▶ _EXERCISE DIRECTIONS_:
Transcribe the lines exactly, beginning with the one that contains "CHANEL ABU DHABI GALLERIA AL" and ending with the final line of the records. Do not transcribe pictures.

___ EXERCISE DATA

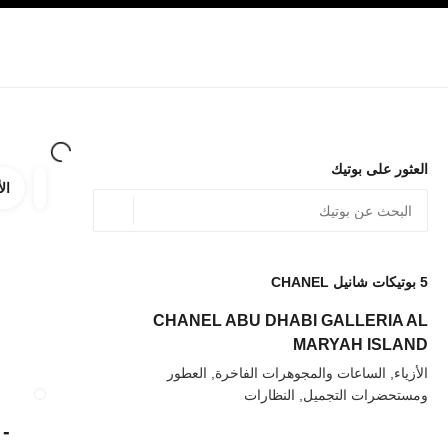
صفح الرئيسي
تفعيل التباين العالي
الشركات
حصرياً في البوتيك
تسوقوا على الإنترنت
الأزياء الراقية
الأزياء
المجوهرات الراقية
المجوهرات
العثور على بوتيك
الأ
ترشيح ا
المرشح
الموقع الجغرافي - أعث
0 الاقتراحات المتاحة
يتم عرض الاقتراحات أسفل شريط البحث هذا
5
بوتيكات شانيل CHANEL
عودة إلى المرشحات
CHANEL ABU DHABI GALLERIA AL
MARYAH ISLAND
الأزياء, الساعات والمجوهرات الفاخرة, العطور
ومستحضرات التجميل, النظارات
إغلاق بطاقة المتجر OYANT
-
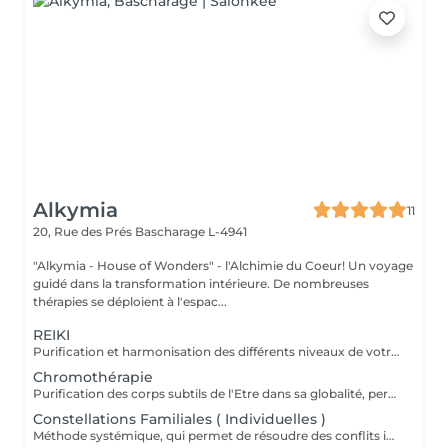
Alkymia
11
20, Rue des Prés
Bascharage L-4941
"Alkymia - House of Wonders" - l'Alchimie du Coeur! Un voyage
guidé dans la transformation intérieure. De nombreuses
thérapies se déploient à l'espac...
REIKI
Purification et harmonisation des différents niveaux de votre être physique, émotionnel, mental et spirituel.
Chromothérapie
Purification des corps subtils de l'Etre dans sa globalité, permet une meilleure connexion à soi, une relaxation intense, un meilleur ancrage et une clarté d'esprit...
Constellations Familiales ( Individuelles )
Méthode systémique, qui permet de résoudre des conflits intérieurs ou familiaux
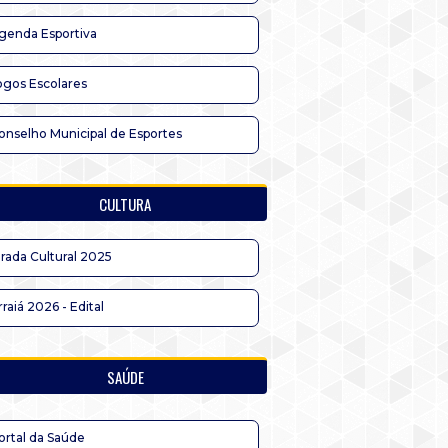
genda Esportiva
ogos Escolares
onselho Municipal de Esportes
CULTURA
irada Cultural 2025
rraiá 2026 - Edital
SAÚDE
ortal da Saúde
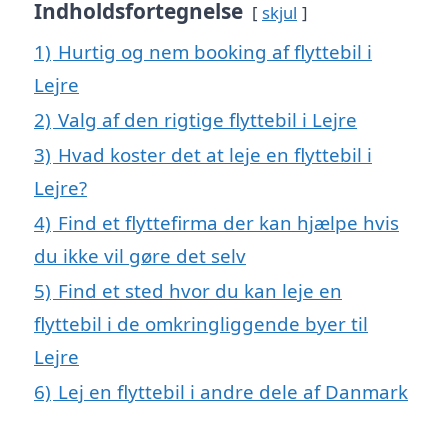
Indholdsfortegnelse
skjul
1)
Hurtig og nem booking af flyttebil i
Lejre
2)
Valg af den rigtige flyttebil i Lejre
3)
Hvad koster det at leje en flyttebil i
Lejre?
4)
Find et flyttefirma der kan hjælpe hvis
du ikke vil gøre det selv
5)
Find et sted hvor du kan leje en
flyttebil i de omkringliggende byer til
Lejre
6)
Lej en flyttebil i andre dele af Danmark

______

▶ _SOLUTION TO THE PROBLEM_:
CHANEL ABU DHABI GALLERIA AL
MARYAH ISLAND
الأزياء, الساعات والمجوهرات الفاخرة, العطور
ومستحضرات التجميل, النظارات
إغلاق بطاقة المتجر OYANT
-
Alkymia
11
20, Rue des Prés
Bascharage L-4941
"Alkymia - House of Wonders" - l'Alchimie du Coeur! Un voyage
guidé dans la transformation intérieure. De nombreuses
thérapies se déploient à l'espac...
REIKI
Purification et harmonisation des différents niveaux de votre être physique, émotionnel, mental et spirituel.
Chromothérapie
Purification des corps subtils de l'Etre dans sa globalité, permet une meilleure connexion à soi, une relaxation intense, un meilleur ancrage et une clarté d'esprit...
Constellations Familiales ( Individuelles )
Méthode systémique, qui permet de résoudre des conflits intérieurs ou familiaux
genda Esportiva
ogos Escolares
onselho Municipal de Esportes
CULTURA
irada Cultural 2025
rraiá 2026 - Edital
SAÚDE
ortal da Saúde
Indholdsfortegnelse
skjul
1)
Hurtig og nem booking af flyttebil i
Lejre
2)
Valg af den rigtige flyttebil i Lejre
3)
Hvad koster det at leje en flyttebil i
Lejre?
4)
Find et flyttefirma der kan hjælpe hvis
du ikke vil gøre det selv
5)
Find et sted hvor du kan leje en
flyttebil i de omkringliggende byer til
Lejre
6)
Lej en flyttebil i andre dele af Danmark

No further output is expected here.